For the ruling class it seemed the Labour party was starting to slip out of their control. They needed a safe second eleven to put into government when the Tories became discredited.

This was not an academic question. After Thatcher took over in 1979, her harsh economic policies helped push dole queues over three million. Whole swathes of British industry went under. At this time the Tories were miles behind in the opinion polls. Nobody thought Thatcher could be re-elected.

De-selection of unrepresentative right wingers was now possible. Every time democracy was exercised in this way, the press trumpeted that Labour was 'in a state of civil war.' So, as a master stroke, the establishment split the Labour Party. Leading right wingers such as Shirley Williams split away to form the Social Democratic Party. They were generals without an army. The split did not extend to the Labour ranks, but it was obviously demoralising. The SDP argued they had split because the Labour Party was now under the control of the left. Really they had split because they feared democracy coming to them in the Labour movement.

In fact the right wing had not disappeared from the Labour Party. Healey and the old right wing were still entrenched, but not in undisputed charge. The party was formally committed to nuclear disarmament and to getting out of the European Union as they went into the 1983 election campaign. On economic matters, the programme was to the right of the 1974 manifesto that had won the election then.

"Suicide"

Right winger Gerald Kaufman called the manifesto 'the longest suicide note in history'. It was a strange suicide. The right wing held a pillow to the Party's nose and mouth until breathing ceased. They conducted a policy of deliberate sabotage. They had decided a defeat for Labour was their best option. By putting the blame on the left they could re-take charge of the Party later on. Ex-leader Callaghan publicly came out against the non-nuclear defence policy in the middle of the election campaign. None of the right wing spokesmen were prepared to defend the policies Labour was campaigning on. At the same time they began organising to take back complete control of the Party.

The hapless Foot was not prepared to state on TV on the Panorama programme whether he would call for a vote for the official Labour candidate in Bradford North, Pat Wall a Militant supporter, or the de-selected MP, who was standing as an independent - as a spoiler for the traditional Labour voters. Foot was trying to hold together a Party that the right wing were pulling apart.

Falklands

Wrapped in the flag after the victorious war with Argentina over the Falklands islands, Thatcher was buoyed up by the 'Falklands factor.' Thatcher's victory left her free to deal one blow after another to the working class.

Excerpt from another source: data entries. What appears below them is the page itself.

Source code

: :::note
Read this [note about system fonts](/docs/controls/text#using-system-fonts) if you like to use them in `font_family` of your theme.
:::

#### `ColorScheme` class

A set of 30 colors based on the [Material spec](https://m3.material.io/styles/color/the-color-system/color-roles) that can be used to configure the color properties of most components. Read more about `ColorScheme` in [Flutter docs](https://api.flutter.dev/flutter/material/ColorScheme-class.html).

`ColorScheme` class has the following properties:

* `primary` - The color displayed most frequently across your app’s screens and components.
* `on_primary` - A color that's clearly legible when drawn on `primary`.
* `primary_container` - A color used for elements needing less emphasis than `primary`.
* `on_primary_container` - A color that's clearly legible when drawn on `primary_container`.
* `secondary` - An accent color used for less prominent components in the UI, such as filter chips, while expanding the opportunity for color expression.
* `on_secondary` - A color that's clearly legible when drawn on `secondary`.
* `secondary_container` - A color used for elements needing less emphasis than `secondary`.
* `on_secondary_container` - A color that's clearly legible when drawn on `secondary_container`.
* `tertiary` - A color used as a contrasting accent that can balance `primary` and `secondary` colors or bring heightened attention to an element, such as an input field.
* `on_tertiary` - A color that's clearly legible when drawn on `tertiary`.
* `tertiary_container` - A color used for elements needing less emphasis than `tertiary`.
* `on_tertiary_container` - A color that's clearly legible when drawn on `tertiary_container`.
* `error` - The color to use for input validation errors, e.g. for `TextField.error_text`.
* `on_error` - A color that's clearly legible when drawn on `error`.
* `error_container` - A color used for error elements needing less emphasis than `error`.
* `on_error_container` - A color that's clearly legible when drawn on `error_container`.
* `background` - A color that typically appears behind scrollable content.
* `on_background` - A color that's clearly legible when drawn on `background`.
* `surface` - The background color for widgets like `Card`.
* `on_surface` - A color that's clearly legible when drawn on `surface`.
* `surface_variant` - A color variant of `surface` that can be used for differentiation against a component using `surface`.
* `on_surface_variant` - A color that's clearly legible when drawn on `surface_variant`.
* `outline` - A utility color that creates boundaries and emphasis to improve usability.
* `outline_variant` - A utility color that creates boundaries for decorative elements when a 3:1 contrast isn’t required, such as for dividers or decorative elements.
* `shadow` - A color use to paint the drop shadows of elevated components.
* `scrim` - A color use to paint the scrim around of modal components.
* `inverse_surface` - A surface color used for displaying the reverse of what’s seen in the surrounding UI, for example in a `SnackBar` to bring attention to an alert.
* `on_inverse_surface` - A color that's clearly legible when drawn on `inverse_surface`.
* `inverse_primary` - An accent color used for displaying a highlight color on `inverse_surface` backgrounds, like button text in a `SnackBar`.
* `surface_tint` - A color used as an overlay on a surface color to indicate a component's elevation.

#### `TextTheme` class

Labour's resistance to Thatcherism was enfeebled by election defeat. The SDP had achieved their main aim of spreading confusion.

The 1983 result was a catastrophe for Labour. They received the lowest share of the vote since 1918. Labour's right wing was not downcast. They were exultant. They were quite prepared to destroy the Party. They had made it seem that the 'left' were unelectable. Engineering the 1983 defeat was for them the first step in regaining unfettered control of the Party. If the working class suffered a decade of Tory attacks in the process, then so be it.

The working class will always move into action when the wages and conditions they have achieved are under threat. Their first port of call is the trade unions. But class struggle will also reflect itself in the Labour Party. Labour has gone left before. It will go left again.